Danny Weber
14:43 31-12-2025
© D. Novikov
SamsungがExynos向けにSbS(サイド・バイ・サイド)レイアウトを検討。HPBやFOWLPと組み合わせ、プロセッサとDRAMの発熱を同時に逃がし冷却と省電力を強化。薄型化と引き換えの占有面積拡大やGalaxy Z採用の可能性も解説。折りたたみスマホ向けSoCの熱設計の行方を詳しく紹介。必見。
Samsungは、Exynosモバイル向けプロセッサの冷却をさらに高める新手を用意している。関係者の話では、同社は「サイド・バイ・サイド(SbS)」という新しいチップ実装レイアウトを検討中で、今後のSoCで発熱の抑制とエネルギー効率の向上が期待できるという。狙いは明快だ。

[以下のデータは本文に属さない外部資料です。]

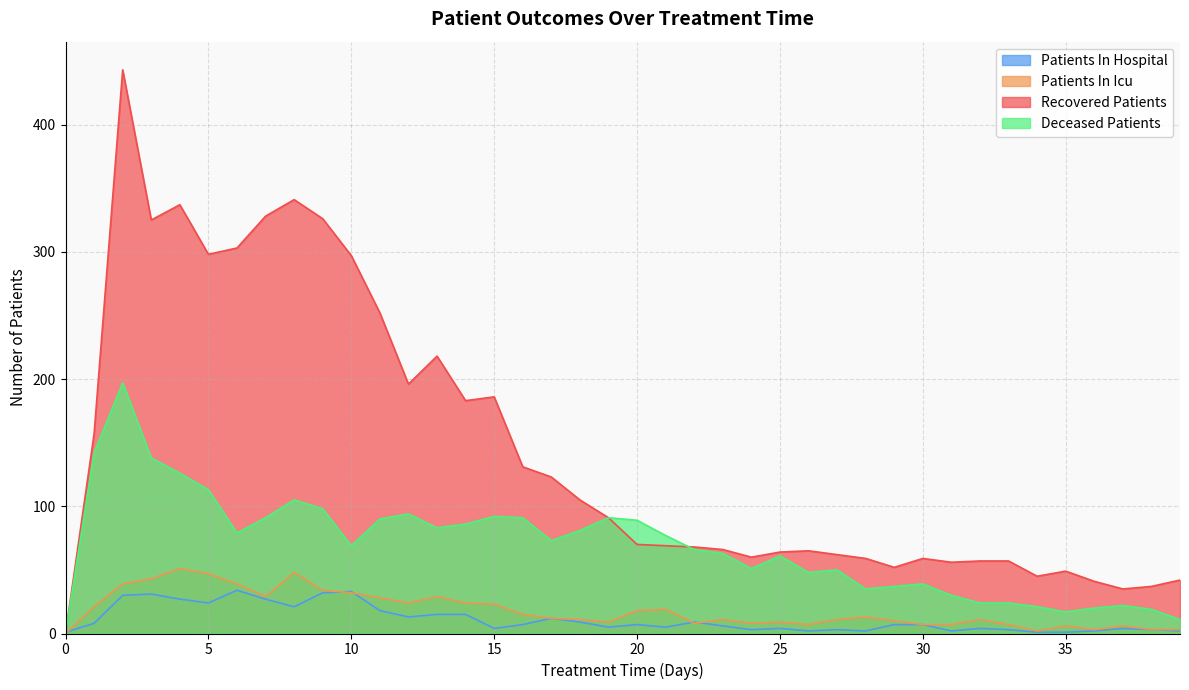

How many data points in deceased_patients are above 73?

19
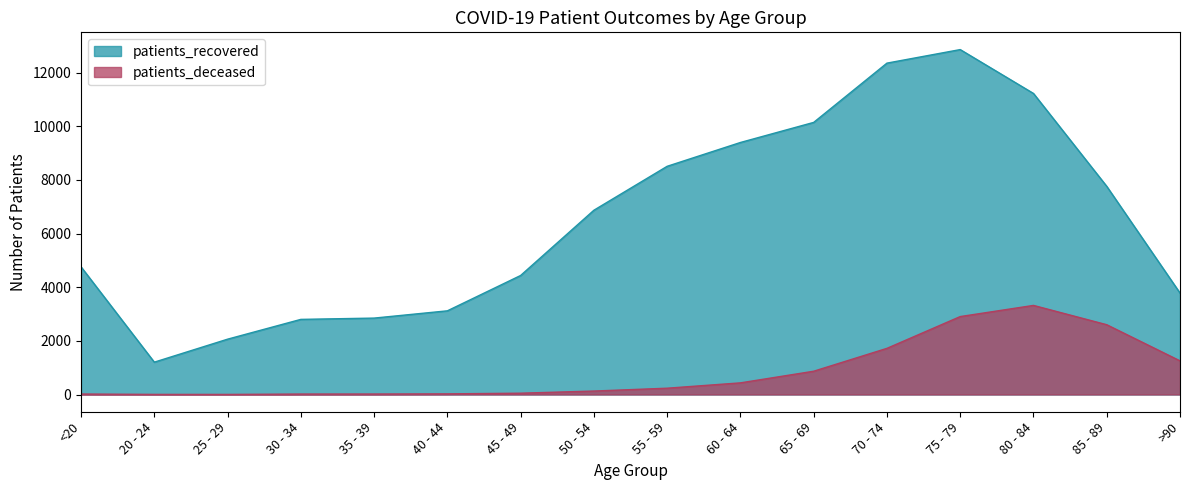

Which series has the largest range (max minus min)?

patients_recovered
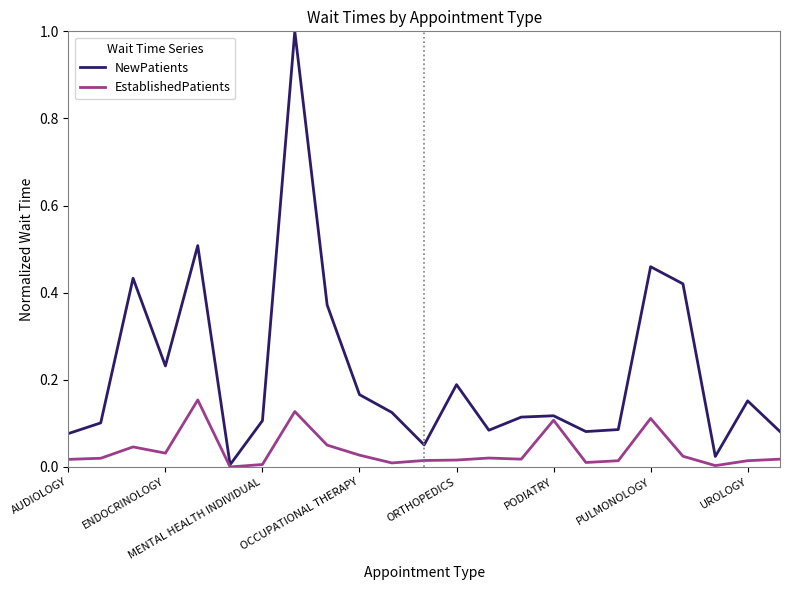

Which series has the largest total across all categories?

NewPatients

Exynosは長らく過熱と高い消費電力で批判を受けてきたが、ここ数年は改善が見えている。たとえばExynos 2600はHeat Path Block(HPB)技術を採用し、ダイから熱を素早く逃がす薄い銅層を用いている。現行のExynosはFOWLP(ファンアウト・ウェハーレベル・パッケージング)をベースに、接点をダイ外へ広げて熱ストレスを和らげる。ただし課題も残る。プロセッサの上にRAMとHPB層が載るため、チップ本体からの放熱は効率的でも、DRAMの温度上昇は制御しづらい——どうしても折り合いの設計になりがちだ。SbSはこの弱点に切り込む構図だ。
SbSレイアウトでは、プロセッサとDRAMを横に並べ、その上をHPB層が一括して覆う。これにより演算ブロックとメモリの双方からの熱を素早く逃がせるうえ、垂直方向の積み重ね高さも低く抑えられる。薄さが価値を左右するスマートフォンでは恩恵が分かりやすい。
もちろんトレードオフもある。薄くなる代わりに、パッケージの占有面積は水平方向に広がる。端末メーカーがそれを致命的な制約とみなさないなら、SamsungはExynosでSbSの恒常採用に踏み切るかもしれない。この設計を採る最初のプロセッサはGalaxy Zシリーズに現れるとの見方があり、厚みの一ミリの何分の一にも神経を使うカテゴリだけに、熱設計の見直しは理にかなっている。